= THE PROBLEM =
Would you restate every entry that follows, word for word, and leave out the pictures?

Stored data
((

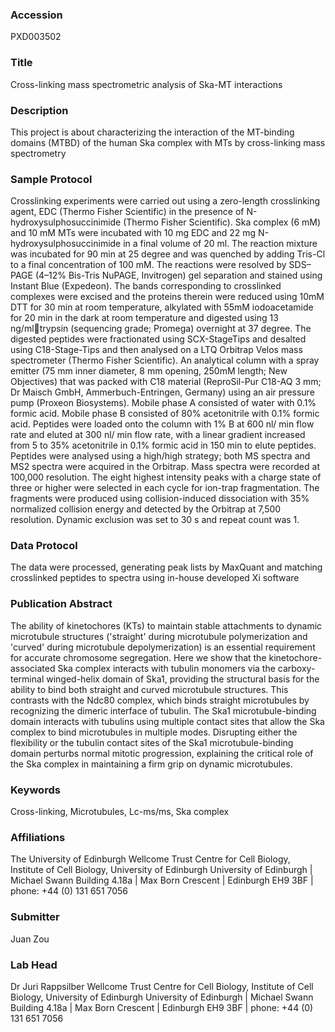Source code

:### Accession
PXD003502

### Title
Cross-linking mass spectrometric analysis of Ska-MT interactions

### Description
This project is about characterizing the interaction of the MT-binding domains (MTBD) of the human Ska complex  with MTs by cross-linking mass spectrometry

### Sample Protocol
Crosslinking experiments were carried out using a zero-length crosslinking agent, EDC (Thermo Fisher Scientific) in the presence of N-hydroxysulphosuccinimide (Thermo Fisher Scientific). Ska complex (6 mM) and 10 mM MTs were incubated with 10 mg EDC and 22 mg N-hydroxysulphosuccinimide in a final volume of 20 ml. The reaction mixture was incubated for 90 min at  25 degree and was quenched by adding Tris-Cl to a final concentration of 100 mM. The reactions were resolved by SDS–PAGE (4–12% Bis-Tris NuPAGE, Invitrogen) gel separation and stained using Instant Blue (Expedeon). The bands corresponding to crosslinked complexes were excised and the  proteins  therein were reduced using 10mM DTT for 30 min at room temperature, alkylated with 55mM iodoacetamide for 20 min in the dark at room temperature and digested using 13 ng/mltrypsin (sequencing grade; Promega) overnight at 37 degree. The digested peptides were fractionated using SCX-StageTips and desalted using C18-Stage-Tips and then analysed on a LTQ Orbitrap Velos mass spectrometer (Thermo Fisher Scientific). An analytical column with a spray emitter (75 mm inner diameter, 8 mm opening, 250mM length; New Objectives) that was packed with C18 material (ReproSil-Pur C18-AQ 3 mm; Dr Maisch GmbH, Ammerbuch-Entringen, Germany) using an air pressure pump (Proxeon Biosystems). Mobile phase A consisted of water with 0.1% formic acid. Mobile phase B consisted of 80% acetonitrile with 0.1% formic acid. Peptides were loaded onto the column with 1% B at 600 nl/ min flow rate and eluted at 300 nl/ min flow rate, with a linear gradient increased from 5 to 35% acetonitrile in 0.1% formic acid in 150 min to elute peptides. Peptides were analysed using a high/high strategy; both MS spectra and MS2 spectra were acquired in the Orbitrap. Mass spectra were recorded at 100,000 resolution. The eight highest intensity peaks with a charge state of three or higher were selected in each cycle for ion-trap fragmentation. The fragments were produced using  collision-induced dissociation with 35% normalized collision energy and detected by the Orbitrap at 7,500 resolution. Dynamic exclusion was set to 30 s and repeat count was 1.

### Data Protocol
The data were processed, generating peak lists by MaxQuant and matching crosslinked peptides to spectra using in-house developed Xi software

### Publication Abstract
The ability of kinetochores (KTs) to maintain stable attachments to dynamic microtubule structures ('straight' during microtubule polymerization and 'curved' during microtubule depolymerization) is an essential requirement for accurate chromosome segregation. Here we show that the kinetochore-associated Ska complex interacts with tubulin monomers via the carboxy-terminal winged-helix domain of Ska1, providing the structural basis for the ability to bind both straight and curved microtubule structures. This contrasts with the Ndc80 complex, which binds straight microtubules by recognizing the dimeric interface of tubulin. The Ska1 microtubule-binding domain interacts with tubulins using multiple contact sites that allow the Ska complex to bind microtubules in multiple modes. Disrupting either the flexibility or the tubulin contact sites of the Ska1 microtubule-binding domain perturbs normal mitotic progression, explaining the critical role of the Ska complex in maintaining a firm grip on dynamic microtubules.

### Keywords
Cross-linking, Microtubules, Lc-ms/ms, Ska complex

### Affiliations
The University of Edinburgh
Wellcome Trust Centre for Cell Biology, Institute of Cell Biology, University of Edinburgh University of Edinburgh | Michael Swann Building 4.18a | Max Born Crescent | Edinburgh EH9 3BF | phone: +44 (0) 131 651 7056

### Submitter
Juan Zou

### Lab Head
Dr Juri Rappsilber
Wellcome Trust Centre for Cell Biology, Institute of Cell Biology, University of Edinburgh University of Edinburgh | Michael Swann Building 4.18a | Max Born Crescent | Edinburgh EH9 3BF | phone: +44 (0) 131 651 7056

))

= SOLVED EXERCISE =
Source code

:### Accession
PXD003502

### Title
Cross-linking mass spectrometric analysis of Ska-MT interactions

### Description
This project is about characterizing the interaction of the MT-binding domains (MTBD) of the human Ska complex  with MTs by cross-linking mass spectrometry

### Sample Protocol
Crosslinking experiments were carried out using a zero-length crosslinking agent, EDC (Thermo Fisher Scientific) in the presence of N-hydroxysulphosuccinimide (Thermo Fisher Scientific). Ska complex (6 mM) and 10 mM MTs were incubated with 10 mg EDC and 22 mg N-hydroxysulphosuccinimide in a final volume of 20 ml. The reaction mixture was incubated for 90 min at  25 degree and was quenched by adding Tris-Cl to a final concentration of 100 mM. The reactions were resolved by SDS–PAGE (4–12% Bis-Tris NuPAGE, Invitrogen) gel separation and stained using Instant Blue (Expedeon). The bands corresponding to crosslinked complexes were excised and the  proteins  therein were reduced using 10mM DTT for 30 min at room temperature, alkylated with 55mM iodoacetamide for 20 min in the dark at room temperature and digested using 13 ng/mltrypsin (sequencing grade; Promega) overnight at 37 degree. The digested peptides were fractionated using SCX-StageTips and desalted using C18-Stage-Tips and then analysed on a LTQ Orbitrap Velos mass spectrometer (Thermo Fisher Scientific). An analytical column with a spray emitter (75 mm inner diameter, 8 mm opening, 250mM length; New Objectives) that was packed with C18 material (ReproSil-Pur C18-AQ 3 mm; Dr Maisch GmbH, Ammerbuch-Entringen, Germany) using an air pressure pump (Proxeon Biosystems). Mobile phase A consisted of water with 0.1% formic acid. Mobile phase B consisted of 80% acetonitrile with 0.1% formic acid. Peptides were loaded onto the column with 1% B at 600 nl/ min flow rate and eluted at 300 nl/ min flow rate, with a linear gradient increased from 5 to 35% acetonitrile in 0.1% formic acid in 150 min to elute peptides. Peptides were analysed using a high/high strategy; both MS spectra and MS2 spectra were acquired in the Orbitrap. Mass spectra were recorded at 100,000 resolution. The eight highest intensity peaks with a charge state of three or higher were selected in each cycle for ion-trap fragmentation. The fragments were produced using  collision-induced dissociation with 35% normalized collision energy and detected by the Orbitrap at 7,500 resolution. Dynamic exclusion was set to 30 s and repeat count was 1.

### Data Protocol
The data were processed, generating peak lists by MaxQuant and matching crosslinked peptides to spectra using in-house developed Xi software

### Publication Abstract
The ability of kinetochores (KTs) to maintain stable attachments to dynamic microtubule structures ('straight' during microtubule polymerization and 'curved' during microtubule depolymerization) is an essential requirement for accurate chromosome segregation. Here we show that the kinetochore-associated Ska complex interacts with tubulin monomers via the carboxy-terminal winged-helix domain of Ska1, providing the structural basis for the ability to bind both straight and curved microtubule structures. This contrasts with the Ndc80 complex, which binds straight microtubules by recognizing the dimeric interface of tubulin. The Ska1 microtubule-binding domain interacts with tubulins using multiple contact sites that allow the Ska complex to bind microtubules in multiple modes. Disrupting either the flexibility or the tubulin contact sites of the Ska1 microtubule-binding domain perturbs normal mitotic progression, explaining the critical role of the Ska complex in maintaining a firm grip on dynamic microtubules.

### Keywords
Cross-linking, Microtubules, Lc-ms/ms, Ska complex

### Affiliations
The University of Edinburgh
Wellcome Trust Centre for Cell Biology, Institute of Cell Biology, University of Edinburgh University of Edinburgh | Michael Swann Building 4.18a | Max Born Crescent | Edinburgh EH9 3BF | phone: +44 (0) 131 651 7056

### Submitter
Juan Zou

### Lab Head
Dr Juri Rappsilber
Wellcome Trust Centre for Cell Biology, Institute of Cell Biology, University of Edinburgh University of Edinburgh | Michael Swann Building 4.18a | Max Born Crescent | Edinburgh EH9 3BF | phone: +44 (0) 131 651 7056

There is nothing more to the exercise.